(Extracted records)
════

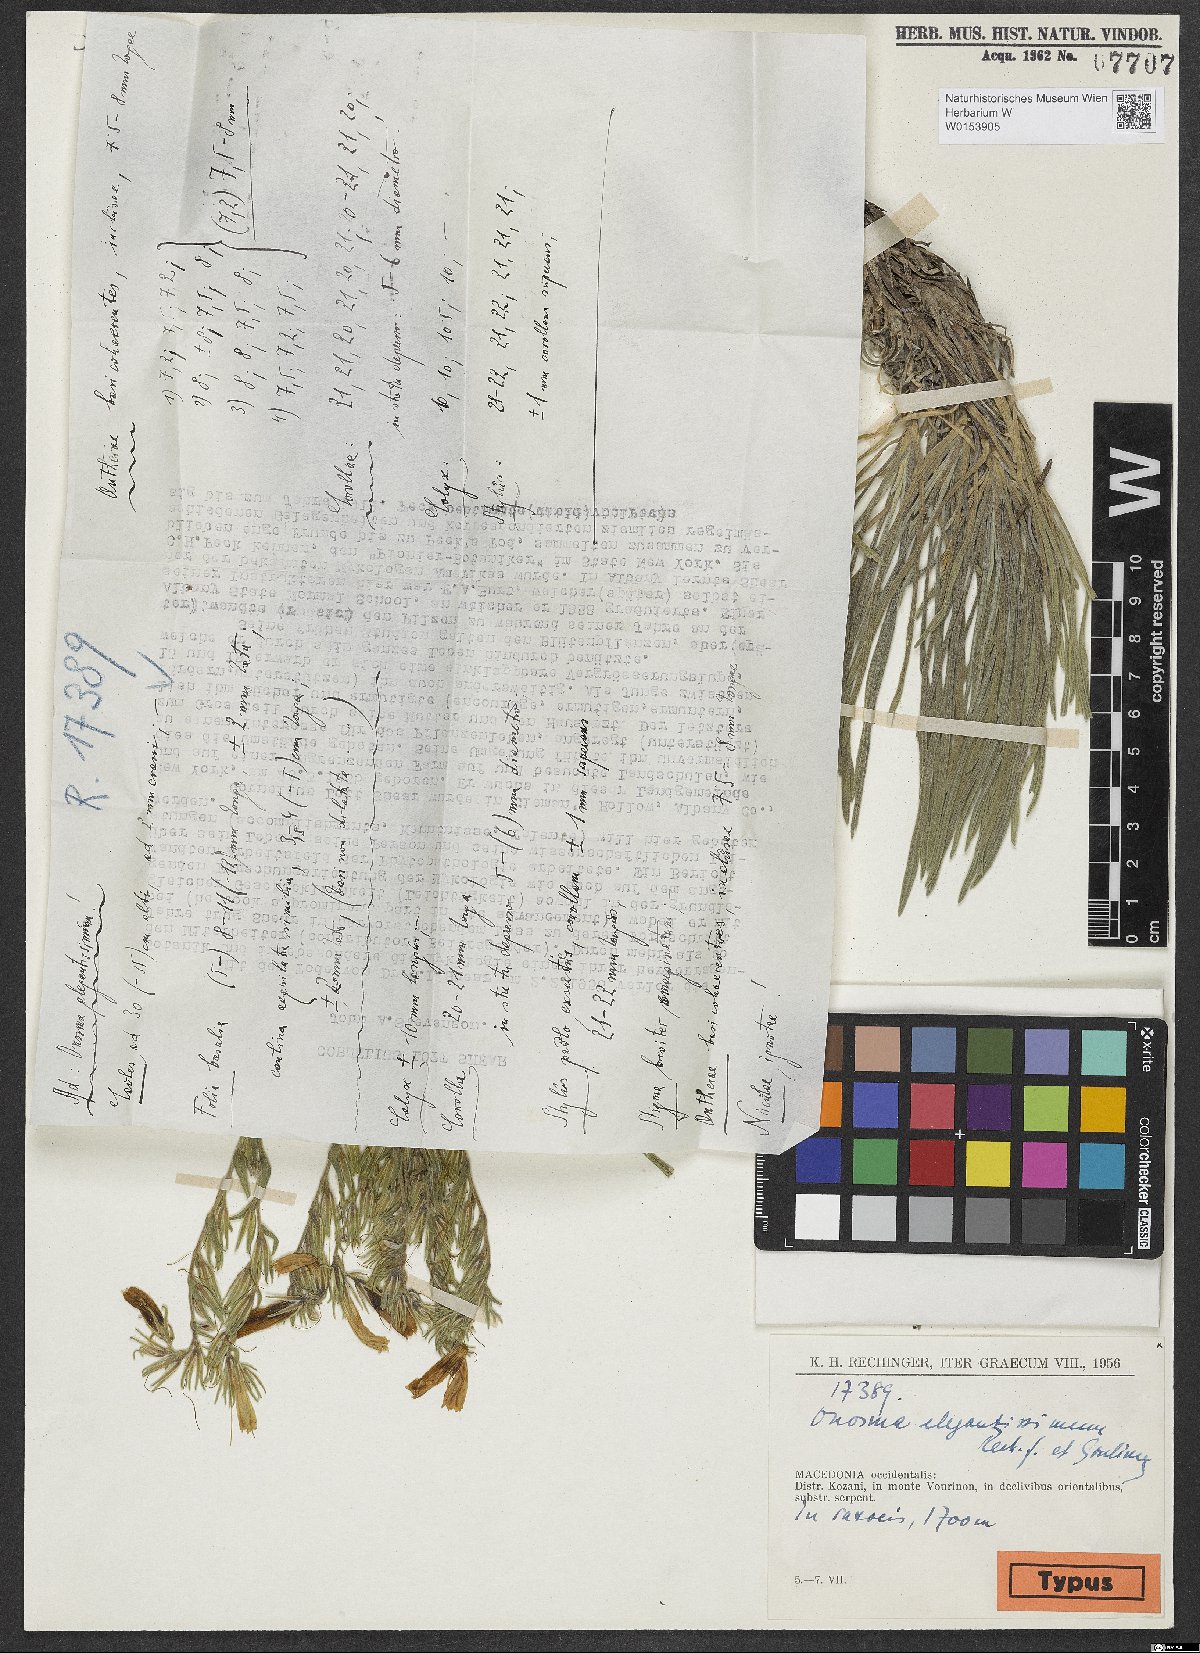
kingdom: Plantae
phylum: Tracheophyta
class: Magnoliopsida
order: Boraginales
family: Boraginaceae
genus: Onosma
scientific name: Onosma elegantissima
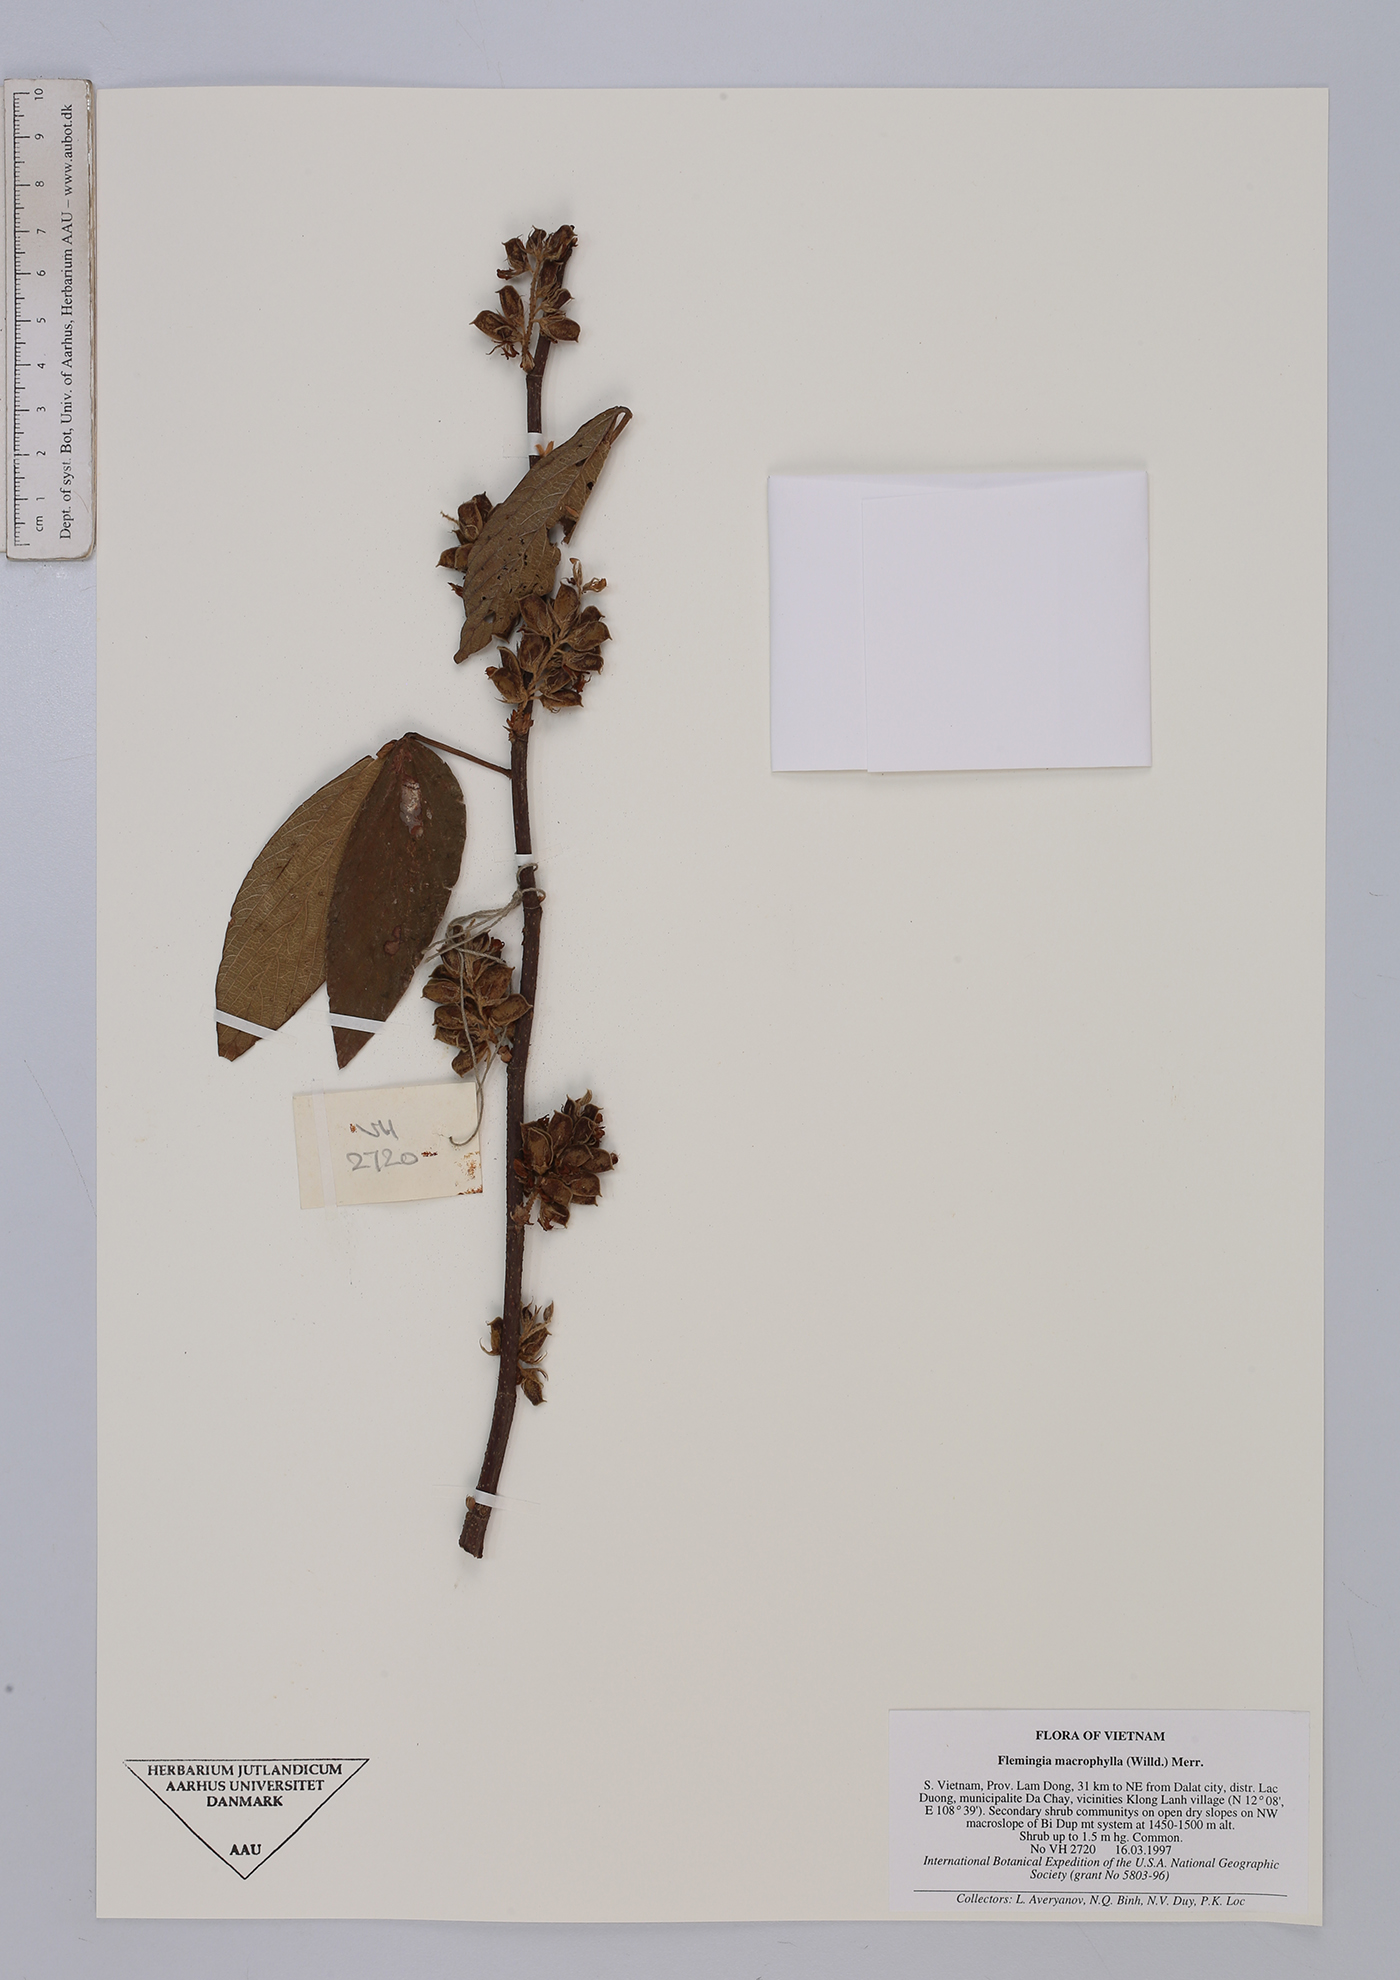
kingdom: Plantae
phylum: Tracheophyta
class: Magnoliopsida
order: Fabales
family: Fabaceae
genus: Flemingia
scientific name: Flemingia macrophylla
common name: Flemingia
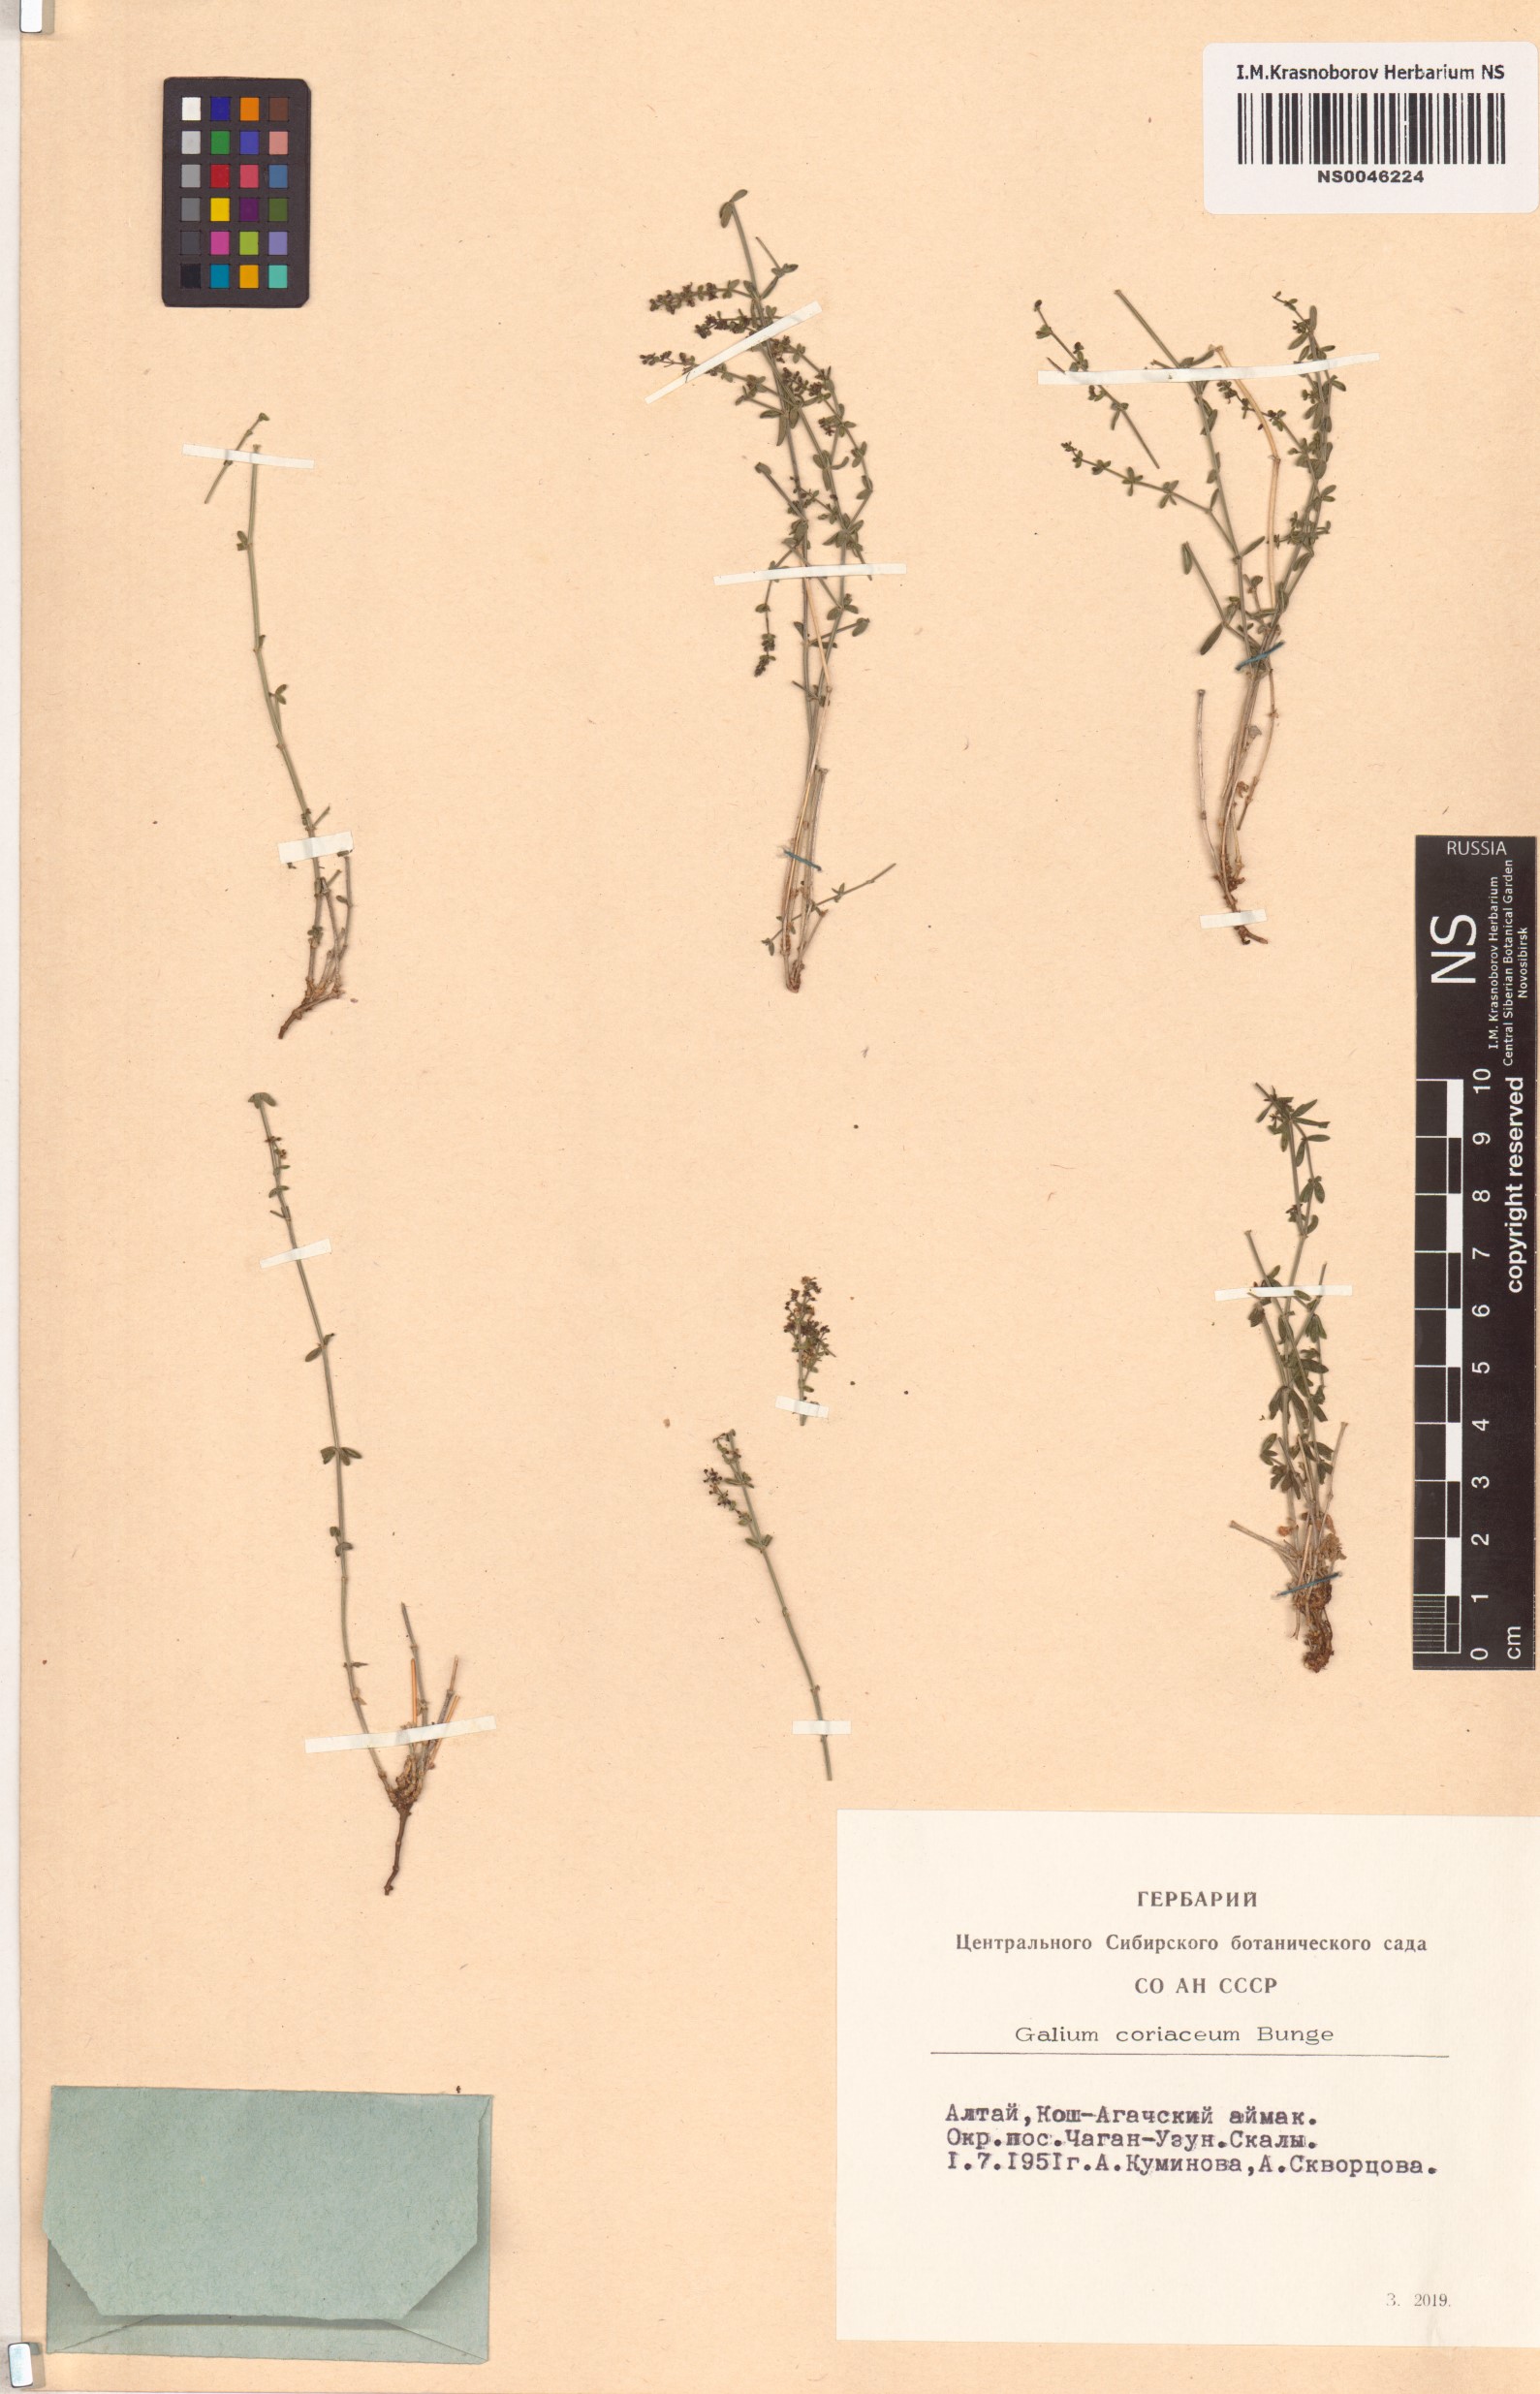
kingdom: Plantae
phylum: Tracheophyta
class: Magnoliopsida
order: Gentianales
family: Rubiaceae
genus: Galium
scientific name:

════

OBJECTIVE – Turn the lines above into a numbered list, skipping any blank lines. Leave the pictures out of your answer.

RESPONSE FOR THIS EXERCISE –
1. kingdom: Plantae
2. phylum: Tracheophyta
3. class: Magnoliopsida
4. order: Boraginales
5. family: Boraginaceae
6. genus: Onosma
7. scientific name: Onosma elegantissima
8. kingdom: Plantae
9. phylum: Tracheophyta
10. class: Magnoliopsida
11. order: Fabales
12. family: Fabaceae
13. genus: Flemingia
14. scientific name: Flemingia macrophylla
15. common name: Flemingia
16. kingdom: Plantae
17. phylum: Tracheophyta
18. class: Magnoliopsida
19. order: Gentianales
20. family: Rubiaceae
21. genus: Galium
22. scientific name:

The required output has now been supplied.